Mother Issues followup

So I spend the afternoon at my mom’s house yesterday.  I took Peg’s advice and decided not engage in the drama.

The whole time I was there, not a single word about her beef with me was mentioned.    Soooo typical.

5 Responses to “Mother Issues followup”

  1. 1
    shelly:

    Our family doesn’t communicate either. Once, my MIL called me from INSIDE my brother-in-law’s house to ask me something for him. I said, “Um… he just called and asked me that. Aren’t you standing 2 feet away from him?”

  2. 2
    carosgram:

    There is an old saying - “least said, soonest mended” Maybe that is why your mother is dropping the subject. She had her cry with your sister about her feelings. Maybe now she has had time for her rational mind to take over and she can understand yours.

  3. 3
    Annie Malbutface:

    This really doesn’t make for an exciting story for the rest of us.

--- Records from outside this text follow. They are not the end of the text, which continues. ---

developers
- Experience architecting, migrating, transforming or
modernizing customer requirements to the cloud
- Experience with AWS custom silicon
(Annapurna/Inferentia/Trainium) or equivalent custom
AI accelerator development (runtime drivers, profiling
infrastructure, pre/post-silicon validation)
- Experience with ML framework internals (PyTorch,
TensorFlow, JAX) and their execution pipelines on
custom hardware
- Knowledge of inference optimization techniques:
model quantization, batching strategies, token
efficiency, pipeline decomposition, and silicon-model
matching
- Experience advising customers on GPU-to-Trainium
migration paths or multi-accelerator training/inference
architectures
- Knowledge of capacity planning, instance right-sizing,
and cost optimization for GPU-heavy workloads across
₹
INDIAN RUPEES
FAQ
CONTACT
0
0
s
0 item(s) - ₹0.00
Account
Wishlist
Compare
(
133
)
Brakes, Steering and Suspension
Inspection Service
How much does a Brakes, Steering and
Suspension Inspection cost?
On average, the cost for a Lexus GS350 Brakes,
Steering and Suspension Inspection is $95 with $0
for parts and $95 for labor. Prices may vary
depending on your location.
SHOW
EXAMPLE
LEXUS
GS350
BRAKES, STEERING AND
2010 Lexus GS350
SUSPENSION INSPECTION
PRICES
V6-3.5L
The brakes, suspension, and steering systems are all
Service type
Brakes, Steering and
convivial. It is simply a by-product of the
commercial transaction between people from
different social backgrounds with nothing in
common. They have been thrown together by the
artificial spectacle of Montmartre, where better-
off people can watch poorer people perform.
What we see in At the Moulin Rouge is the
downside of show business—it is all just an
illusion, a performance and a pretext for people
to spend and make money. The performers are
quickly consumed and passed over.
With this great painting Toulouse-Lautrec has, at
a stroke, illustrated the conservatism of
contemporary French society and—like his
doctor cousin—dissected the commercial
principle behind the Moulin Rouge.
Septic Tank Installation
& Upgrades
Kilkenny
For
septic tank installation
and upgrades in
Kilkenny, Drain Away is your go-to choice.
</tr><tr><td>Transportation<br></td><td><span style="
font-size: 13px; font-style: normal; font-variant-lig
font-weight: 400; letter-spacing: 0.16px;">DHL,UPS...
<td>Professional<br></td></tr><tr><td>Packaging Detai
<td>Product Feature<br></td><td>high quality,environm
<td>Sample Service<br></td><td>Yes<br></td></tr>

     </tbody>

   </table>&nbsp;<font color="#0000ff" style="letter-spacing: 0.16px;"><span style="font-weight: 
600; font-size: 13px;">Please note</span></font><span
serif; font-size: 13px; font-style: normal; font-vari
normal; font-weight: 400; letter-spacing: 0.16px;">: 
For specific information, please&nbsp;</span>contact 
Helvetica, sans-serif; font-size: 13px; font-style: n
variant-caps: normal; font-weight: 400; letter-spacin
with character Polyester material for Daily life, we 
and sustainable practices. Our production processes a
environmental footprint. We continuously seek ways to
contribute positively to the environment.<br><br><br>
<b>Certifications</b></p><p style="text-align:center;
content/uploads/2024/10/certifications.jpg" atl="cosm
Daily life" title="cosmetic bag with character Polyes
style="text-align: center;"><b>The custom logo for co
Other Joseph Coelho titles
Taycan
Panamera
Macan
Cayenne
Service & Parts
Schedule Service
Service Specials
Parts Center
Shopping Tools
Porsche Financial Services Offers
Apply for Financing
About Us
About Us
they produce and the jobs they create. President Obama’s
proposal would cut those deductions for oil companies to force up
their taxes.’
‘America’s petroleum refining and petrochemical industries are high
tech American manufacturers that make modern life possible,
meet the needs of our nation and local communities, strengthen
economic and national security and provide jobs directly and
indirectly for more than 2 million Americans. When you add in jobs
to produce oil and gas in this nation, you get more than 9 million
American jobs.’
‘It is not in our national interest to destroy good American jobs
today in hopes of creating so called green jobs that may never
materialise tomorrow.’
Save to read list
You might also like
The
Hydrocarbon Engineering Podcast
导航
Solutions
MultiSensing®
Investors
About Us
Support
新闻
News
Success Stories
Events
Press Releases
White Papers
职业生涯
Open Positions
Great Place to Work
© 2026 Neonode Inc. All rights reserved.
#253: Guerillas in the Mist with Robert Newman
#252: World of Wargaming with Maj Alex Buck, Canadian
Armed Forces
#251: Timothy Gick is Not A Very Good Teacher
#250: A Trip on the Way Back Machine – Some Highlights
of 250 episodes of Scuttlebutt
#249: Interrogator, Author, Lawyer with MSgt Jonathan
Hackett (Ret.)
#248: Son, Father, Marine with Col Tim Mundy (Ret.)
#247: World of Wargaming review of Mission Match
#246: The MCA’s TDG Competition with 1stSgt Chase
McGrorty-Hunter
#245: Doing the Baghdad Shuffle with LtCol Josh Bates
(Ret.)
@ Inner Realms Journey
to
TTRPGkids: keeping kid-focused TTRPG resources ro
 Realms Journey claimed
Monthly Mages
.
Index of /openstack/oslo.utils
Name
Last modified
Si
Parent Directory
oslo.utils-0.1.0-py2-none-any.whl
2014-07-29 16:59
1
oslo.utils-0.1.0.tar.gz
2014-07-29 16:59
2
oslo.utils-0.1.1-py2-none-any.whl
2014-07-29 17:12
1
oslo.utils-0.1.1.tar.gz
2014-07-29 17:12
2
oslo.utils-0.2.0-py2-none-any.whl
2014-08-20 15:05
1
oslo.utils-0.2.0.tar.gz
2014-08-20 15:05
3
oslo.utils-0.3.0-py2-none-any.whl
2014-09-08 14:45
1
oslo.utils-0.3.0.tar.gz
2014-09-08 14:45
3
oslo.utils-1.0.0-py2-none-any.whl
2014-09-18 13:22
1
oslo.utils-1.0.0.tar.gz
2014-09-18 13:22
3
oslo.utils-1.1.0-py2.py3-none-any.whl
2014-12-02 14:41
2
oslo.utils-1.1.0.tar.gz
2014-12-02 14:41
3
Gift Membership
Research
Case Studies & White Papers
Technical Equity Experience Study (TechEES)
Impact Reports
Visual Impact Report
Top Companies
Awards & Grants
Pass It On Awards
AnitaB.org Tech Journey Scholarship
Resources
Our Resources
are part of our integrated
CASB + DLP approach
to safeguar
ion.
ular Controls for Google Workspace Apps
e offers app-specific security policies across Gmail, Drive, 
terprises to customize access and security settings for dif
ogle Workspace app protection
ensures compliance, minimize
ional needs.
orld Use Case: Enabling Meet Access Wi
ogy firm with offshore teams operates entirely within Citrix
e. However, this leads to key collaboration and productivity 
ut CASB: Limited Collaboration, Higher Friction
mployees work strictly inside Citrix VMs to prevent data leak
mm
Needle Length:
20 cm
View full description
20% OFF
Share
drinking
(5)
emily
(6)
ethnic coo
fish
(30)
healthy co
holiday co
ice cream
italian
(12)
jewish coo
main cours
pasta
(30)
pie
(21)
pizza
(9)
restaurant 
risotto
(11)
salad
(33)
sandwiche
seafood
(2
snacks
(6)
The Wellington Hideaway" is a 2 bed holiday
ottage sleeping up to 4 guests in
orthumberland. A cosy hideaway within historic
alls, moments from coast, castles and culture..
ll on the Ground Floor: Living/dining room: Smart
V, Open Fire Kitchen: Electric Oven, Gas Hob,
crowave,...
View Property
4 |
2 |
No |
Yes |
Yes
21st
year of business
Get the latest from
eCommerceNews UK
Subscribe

    Get back there and pick a fight!….then blog about it.

  4. 4
    An Observer:

    Well, you didn’t say anything either. Really, if you want her to engage in an adult discussion you should engage her yourself in a conversation about the topic. Yes, you are frustrated because her behavior is “typical” of past behavior when things weren’t discussed. Instead of sulking about her “typical” response, do something about it. Resolve the issue. Take the suggestion of a wardrobe tour as a lead into a discussion about her meltdown. Look at this as growth, a way for two adults to communicate, as opposed to the silent she said/she said that will just build and never resolve itself.

    Just my .02. Been there, done that. These things must be resolved or they will build into bigger, more bitter battles down the road. Take control now.

  5. 5
    Peg:

    Take control of what? Someone she has no control over? C’mon already. She IS doing something about it. She is being amused (whilst actively not engaging in unhealthy triangulation)–Go AmFam Go!